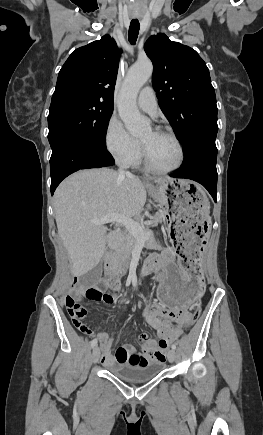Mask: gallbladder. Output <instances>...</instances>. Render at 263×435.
<instances>
[{
  "label": "gallbladder",
  "instance_id": "obj_1",
  "mask_svg": "<svg viewBox=\"0 0 263 435\" xmlns=\"http://www.w3.org/2000/svg\"><path fill=\"white\" fill-rule=\"evenodd\" d=\"M103 262L104 258H102L97 266H95L91 271L81 276L80 281L82 285L90 287L94 286L99 281L103 271Z\"/></svg>",
  "mask_w": 263,
  "mask_h": 435
}]
</instances>
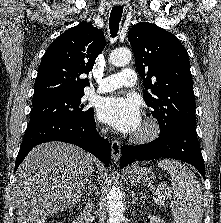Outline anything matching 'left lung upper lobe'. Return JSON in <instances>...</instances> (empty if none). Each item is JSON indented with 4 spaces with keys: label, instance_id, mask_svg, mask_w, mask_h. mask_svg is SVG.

______________________________

• _Task requirements_
Rewrite all the lines above, putting "Trace" in place of "Outline" and keeping everything else the same. Leave the pictures out.

• _Output of the exercise_
Mask: gallbladder. Output <instances>...</instances>. Render at 263×435.
<instances>
[{
  "label": "gallbladder",
  "instance_id": "obj_1",
  "mask_svg": "<svg viewBox=\"0 0 263 435\" xmlns=\"http://www.w3.org/2000/svg\"><path fill=\"white\" fill-rule=\"evenodd\" d=\"M103 262L104 258H102L97 266H95L91 271L81 276L80 281L82 285L90 287L94 286L99 281L103 271Z\"/></svg>",
  "mask_w": 263,
  "mask_h": 435
}]
</instances>
Trace anything matching 'left lung upper lobe'. Return JSON in <instances>...</instances> (empty if none). Each item is JSON indented with 4 spaces with keys: label, instance_id, mask_svg, mask_w, mask_h. mask_svg is SVG.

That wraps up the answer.